# Your task
Once you find the line with "right eye: (162, 206)" in the data that follows, repeat it and every line after it exactly, through the line with "right shoulder: (265, 383)".

-- Study material follows --

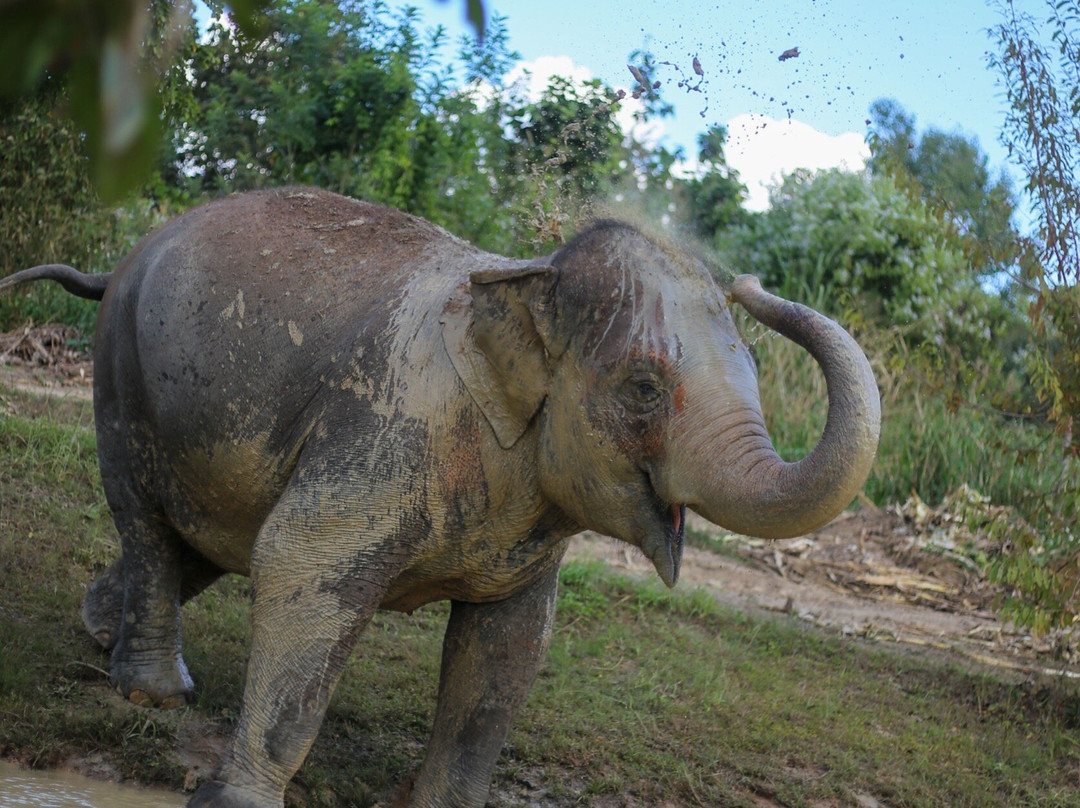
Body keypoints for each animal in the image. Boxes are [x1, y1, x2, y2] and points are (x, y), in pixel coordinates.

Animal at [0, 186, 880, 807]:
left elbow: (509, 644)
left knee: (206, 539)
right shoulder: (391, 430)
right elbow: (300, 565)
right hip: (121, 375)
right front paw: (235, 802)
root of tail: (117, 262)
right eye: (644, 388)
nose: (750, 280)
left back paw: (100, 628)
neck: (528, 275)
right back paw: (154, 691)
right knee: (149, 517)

-- Study material concluded --
-- Study material follows --

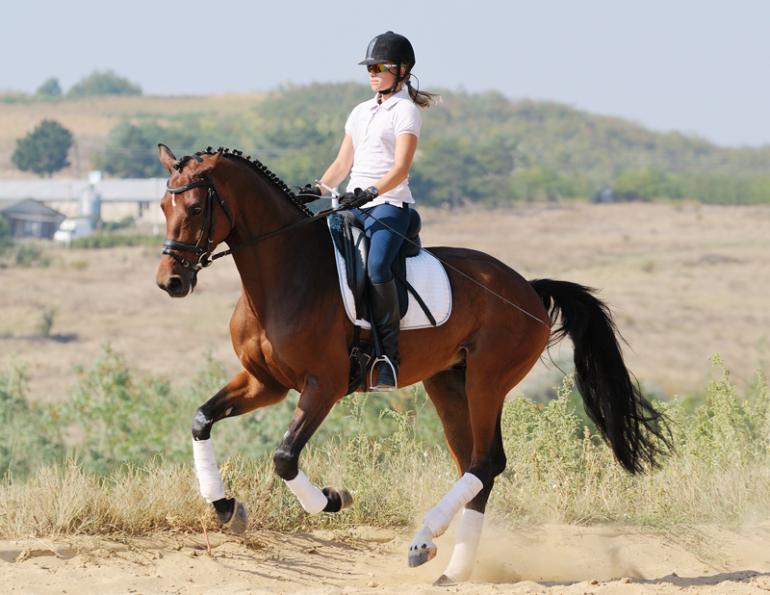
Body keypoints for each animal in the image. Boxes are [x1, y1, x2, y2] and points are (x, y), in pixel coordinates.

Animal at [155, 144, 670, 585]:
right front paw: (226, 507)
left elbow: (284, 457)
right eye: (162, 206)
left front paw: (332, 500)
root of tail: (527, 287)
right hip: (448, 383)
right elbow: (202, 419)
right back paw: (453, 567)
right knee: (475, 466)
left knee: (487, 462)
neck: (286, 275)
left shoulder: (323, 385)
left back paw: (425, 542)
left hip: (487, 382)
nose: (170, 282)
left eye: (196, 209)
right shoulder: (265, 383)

-- Study material concluded --

# Answer space
right eye: (162, 206)
left front paw: (332, 500)
root of tail: (527, 287)
right hip: (448, 383)
right elbow: (202, 419)
right back paw: (453, 567)
right knee: (475, 466)
left knee: (487, 462)
neck: (286, 275)
left shoulder: (323, 385)
left back paw: (425, 542)
left hip: (487, 382)
nose: (170, 282)
left eye: (196, 209)
right shoulder: (265, 383)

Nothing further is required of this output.